As a kid I remember fishing from a dock in front of a motel we stayed at on a lake in Michigan. This was great excitement for a little six or seven year old kid. Stars above, lily pads and the occasional plop of a fish jumping. Those were the days, when catching a small catfish meant the world to me.
Now I’m fishing in the dark again, at the Musée de la civilisation in Quebec City. There, we wander through dark rooms, filled with horribly lit exhibits, forever wondering what idiot decided that museum-goers wanted to experience a haunted house atmosphere while trying to see the displays.
But on a day in December, there I was, with a couple of my sketching buddies, sitting in the dark with book lights on our sketchbooks, trying to draw the few objects that were lighted well enough that we could kinda-sorta see them.

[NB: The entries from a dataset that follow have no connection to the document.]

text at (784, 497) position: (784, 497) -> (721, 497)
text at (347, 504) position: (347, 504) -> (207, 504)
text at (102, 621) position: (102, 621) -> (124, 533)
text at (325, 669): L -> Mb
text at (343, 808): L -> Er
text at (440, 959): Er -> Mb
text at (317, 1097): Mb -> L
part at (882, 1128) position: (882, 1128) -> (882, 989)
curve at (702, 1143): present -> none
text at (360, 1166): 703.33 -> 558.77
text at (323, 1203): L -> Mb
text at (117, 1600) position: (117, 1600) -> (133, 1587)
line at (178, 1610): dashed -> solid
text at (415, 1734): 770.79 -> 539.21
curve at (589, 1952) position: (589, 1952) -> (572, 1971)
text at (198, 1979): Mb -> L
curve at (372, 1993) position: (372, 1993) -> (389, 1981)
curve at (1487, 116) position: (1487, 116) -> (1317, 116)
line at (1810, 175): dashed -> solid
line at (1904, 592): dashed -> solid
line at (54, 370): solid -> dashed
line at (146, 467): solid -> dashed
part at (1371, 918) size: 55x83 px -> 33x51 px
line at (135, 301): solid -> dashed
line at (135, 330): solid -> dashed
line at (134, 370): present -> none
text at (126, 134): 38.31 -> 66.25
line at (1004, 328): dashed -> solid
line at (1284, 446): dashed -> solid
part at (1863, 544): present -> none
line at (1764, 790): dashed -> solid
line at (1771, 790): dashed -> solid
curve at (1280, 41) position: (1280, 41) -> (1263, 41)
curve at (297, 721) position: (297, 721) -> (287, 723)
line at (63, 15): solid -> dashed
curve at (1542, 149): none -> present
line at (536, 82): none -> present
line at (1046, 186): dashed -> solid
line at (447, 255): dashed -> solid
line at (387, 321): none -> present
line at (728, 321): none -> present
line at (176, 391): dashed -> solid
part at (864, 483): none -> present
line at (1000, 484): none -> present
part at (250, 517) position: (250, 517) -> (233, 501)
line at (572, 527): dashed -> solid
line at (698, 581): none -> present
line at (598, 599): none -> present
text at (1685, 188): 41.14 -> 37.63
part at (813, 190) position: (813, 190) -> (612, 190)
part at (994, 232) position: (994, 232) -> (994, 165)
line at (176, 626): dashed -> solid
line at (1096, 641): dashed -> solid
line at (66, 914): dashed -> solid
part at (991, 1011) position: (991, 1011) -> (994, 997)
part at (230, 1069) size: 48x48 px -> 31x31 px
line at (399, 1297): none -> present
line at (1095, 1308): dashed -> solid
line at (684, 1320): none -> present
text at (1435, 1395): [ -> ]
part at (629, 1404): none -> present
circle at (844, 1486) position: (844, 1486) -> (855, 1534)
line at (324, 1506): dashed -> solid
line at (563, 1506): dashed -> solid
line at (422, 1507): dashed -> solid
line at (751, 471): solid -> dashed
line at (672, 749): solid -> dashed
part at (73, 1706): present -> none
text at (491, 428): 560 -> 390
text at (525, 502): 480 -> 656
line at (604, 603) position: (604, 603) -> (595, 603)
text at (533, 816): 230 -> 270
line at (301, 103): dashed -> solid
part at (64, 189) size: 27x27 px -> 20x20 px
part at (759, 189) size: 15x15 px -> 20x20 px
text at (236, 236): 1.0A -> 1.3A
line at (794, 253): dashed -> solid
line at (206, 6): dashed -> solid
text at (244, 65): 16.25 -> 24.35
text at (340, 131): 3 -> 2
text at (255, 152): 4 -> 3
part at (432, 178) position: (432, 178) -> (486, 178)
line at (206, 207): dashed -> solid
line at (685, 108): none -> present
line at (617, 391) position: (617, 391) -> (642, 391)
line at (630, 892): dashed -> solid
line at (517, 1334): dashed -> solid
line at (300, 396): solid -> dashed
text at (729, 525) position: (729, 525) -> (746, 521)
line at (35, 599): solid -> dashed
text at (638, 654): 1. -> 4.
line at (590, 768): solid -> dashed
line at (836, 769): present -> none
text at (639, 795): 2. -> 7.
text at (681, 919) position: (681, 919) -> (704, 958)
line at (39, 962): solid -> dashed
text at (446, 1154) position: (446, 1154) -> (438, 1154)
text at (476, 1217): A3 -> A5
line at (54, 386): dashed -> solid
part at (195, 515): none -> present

I was drawing an extinct sea bass that must have been 12-15 feet long. It was massive. It was less than eight feet away from me and yet I couldn’t see it. Repeatedly I had to get up, walk over to the fish and look hard to find where the belly of the fish was and to find the pectoral fin. And, of course, the most pressing question of all required another walk – what did the tail look like? After all, it was only three feet tall so how could I expect to be able to see it from eight feet away (grin)
I tell you all this because I’m going to show you my sketch of this giant fish but I can’t vouch for accuracy whatsoever. But I did capture a fish, in the dark, on that December day.